An order of discontinuance was entered on February 06, 2008, in which the settled action is discontinued without costs to either parties.
According to the US District Court Civil Docket as of 02/20/2004, plaintiffs agree not to prosecute the action against Pierce, subject to the conditions further set forth in this Stipulation. Pierce agrees that within a reasonably prompt period he will respond in good faith to discovery requests hereafter propounded to Pierce by plaintiffs as if he continued to be a party in the action. Pierce agrees that any statutes of limitations applicable to the claims asserted or that could have been asserted by plaintiffs under federal, state or common law against him shall be tolled from the date of the filing of the complaint until the termination date of this agreement, that is, 60 days after receipt of written notice of termination as provided hereinafter. This agreement may be terminated by Pierce or by plaintiffs upon 60 days written notice to counsel for the opposing party. After the expiration of such notice, plaintiffs may amend the then extant complaint or may file a new or amended complaint to assert claims against Pierce. The passage of time from filing of the complaint up to and including the date on which Pierce is named as a defendant in any new or amended complaint shall not be counted in determining the timeliness of the commencement of any proposed claims against Pierce. In the event plaintiffs elect to amend the complaint or file a new pleading asserting claims against Pierce, counsel for Pierce agrees to accept service of any such amended complaint or new complaint on behalf of Pierce without requiring plaintiffs to file a formal motion to amend with the Court. Nothing in this agreement shall be interpreted as limiting Pierce's right to seek dismissal of the complaint or any claims that may hereafter be interposed against him by plaintiffs.

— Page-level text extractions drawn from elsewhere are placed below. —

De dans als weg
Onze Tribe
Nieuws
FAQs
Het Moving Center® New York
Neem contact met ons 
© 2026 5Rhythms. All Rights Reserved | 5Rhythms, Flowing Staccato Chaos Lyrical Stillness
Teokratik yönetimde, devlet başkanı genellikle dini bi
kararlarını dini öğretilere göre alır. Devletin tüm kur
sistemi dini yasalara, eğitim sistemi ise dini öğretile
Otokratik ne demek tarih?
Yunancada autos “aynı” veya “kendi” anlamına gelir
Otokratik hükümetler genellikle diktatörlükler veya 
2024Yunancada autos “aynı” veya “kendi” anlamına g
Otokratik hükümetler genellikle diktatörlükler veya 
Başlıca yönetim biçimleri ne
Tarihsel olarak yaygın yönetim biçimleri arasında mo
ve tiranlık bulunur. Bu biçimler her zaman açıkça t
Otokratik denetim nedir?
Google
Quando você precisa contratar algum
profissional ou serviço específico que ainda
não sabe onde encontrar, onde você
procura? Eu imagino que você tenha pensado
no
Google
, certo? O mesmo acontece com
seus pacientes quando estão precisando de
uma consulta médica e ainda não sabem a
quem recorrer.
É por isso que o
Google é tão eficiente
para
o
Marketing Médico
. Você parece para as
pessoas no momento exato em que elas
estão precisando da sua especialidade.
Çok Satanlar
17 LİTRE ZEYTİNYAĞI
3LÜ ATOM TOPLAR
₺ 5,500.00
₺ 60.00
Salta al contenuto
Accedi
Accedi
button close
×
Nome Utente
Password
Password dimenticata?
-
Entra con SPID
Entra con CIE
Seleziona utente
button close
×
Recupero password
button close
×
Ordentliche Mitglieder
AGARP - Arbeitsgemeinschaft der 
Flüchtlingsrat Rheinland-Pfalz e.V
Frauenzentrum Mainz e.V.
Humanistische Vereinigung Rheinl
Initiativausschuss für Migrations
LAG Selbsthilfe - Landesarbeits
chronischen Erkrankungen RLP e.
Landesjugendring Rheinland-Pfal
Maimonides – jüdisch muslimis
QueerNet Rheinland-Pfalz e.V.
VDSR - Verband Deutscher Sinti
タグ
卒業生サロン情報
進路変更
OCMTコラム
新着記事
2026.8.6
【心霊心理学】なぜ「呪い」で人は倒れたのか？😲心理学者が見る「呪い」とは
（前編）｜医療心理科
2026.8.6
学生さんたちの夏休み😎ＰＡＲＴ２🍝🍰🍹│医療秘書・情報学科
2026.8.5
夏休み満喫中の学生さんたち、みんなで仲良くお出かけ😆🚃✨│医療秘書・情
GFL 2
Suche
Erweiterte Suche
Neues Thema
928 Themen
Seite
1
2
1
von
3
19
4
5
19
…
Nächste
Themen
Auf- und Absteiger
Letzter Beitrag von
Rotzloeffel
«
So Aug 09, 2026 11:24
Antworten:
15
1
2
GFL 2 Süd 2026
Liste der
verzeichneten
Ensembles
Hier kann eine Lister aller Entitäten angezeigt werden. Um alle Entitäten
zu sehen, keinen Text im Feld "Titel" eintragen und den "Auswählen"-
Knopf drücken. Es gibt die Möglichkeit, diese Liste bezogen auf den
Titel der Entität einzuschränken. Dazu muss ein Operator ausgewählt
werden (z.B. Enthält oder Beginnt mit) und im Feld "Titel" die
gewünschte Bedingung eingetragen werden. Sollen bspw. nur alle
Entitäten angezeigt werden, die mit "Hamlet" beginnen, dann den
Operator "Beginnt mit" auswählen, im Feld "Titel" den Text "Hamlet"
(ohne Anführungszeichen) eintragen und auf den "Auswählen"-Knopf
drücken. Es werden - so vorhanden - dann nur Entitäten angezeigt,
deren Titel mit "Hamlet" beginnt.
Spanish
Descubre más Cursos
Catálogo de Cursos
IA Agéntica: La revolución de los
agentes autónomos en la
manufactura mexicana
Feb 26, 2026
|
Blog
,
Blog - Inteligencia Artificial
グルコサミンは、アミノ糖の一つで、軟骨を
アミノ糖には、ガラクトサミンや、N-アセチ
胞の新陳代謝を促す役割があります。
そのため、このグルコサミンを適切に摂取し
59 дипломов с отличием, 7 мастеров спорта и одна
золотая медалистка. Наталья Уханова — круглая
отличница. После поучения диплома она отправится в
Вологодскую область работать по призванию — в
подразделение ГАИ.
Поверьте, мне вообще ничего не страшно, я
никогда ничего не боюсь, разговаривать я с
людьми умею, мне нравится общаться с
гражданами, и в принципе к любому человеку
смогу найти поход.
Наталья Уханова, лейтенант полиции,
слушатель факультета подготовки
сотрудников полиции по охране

The complaint alleges that, throughout the Class Period, defendants engaged in fraudulent actions which included, among other things, 1) reporting millions of dollars in fictitious earnings, revenues, expenses and assets, deliberately concealed by defendants' creation of phony bank statements, checks, invoices and a general ledger, which they supplied to 800America's auditor; 2) the misappropriation and looting of substantial assets of the Company by defendants David Elie Rabi (Rabi)
and Tillie Ruth Steeples (Steeples) through transfers of funds from 800America accounts to accounts controlled by Rabi and/or Staples; 3) the issuance of a press release falsely denying Rabi's criminal past and failing to disclose that Steeples was a control person of the Company; and 4) the filing of a 10-KSB which listed as officers and/or directors or "significant employees" several individuals who had either left the Company or could not be located by the Company.
The Complaint further alleges that 800America maintained two separate sets of books in furtherance of their fraud, in which virtually all of its reported revenues in fiscal years 2001 and 2002 were fictitious. In addition, 800America reported approximately $13.2 million in cash assets for fiscal year 2001-supported by a phony bank statement provided to the Company's auditor reflecting approximately $12.67 million in cash-while the actual bank statement reflected that such account never contained more than $640.66 for that entire period. On November 13, 2002, the Securities & Exchange Commission (SEC) filed a civil action against 800America, Rabi and Steeples in the Southern District of New York, alleging that the Company falsified virtually all of its reported revenue, concealed the criminal histories of Rabi and Steeples, and otherwise perpetrated a massive fraud against investors. Both Rabi and Steeples were arrested on criminal charges in connection with this fraud.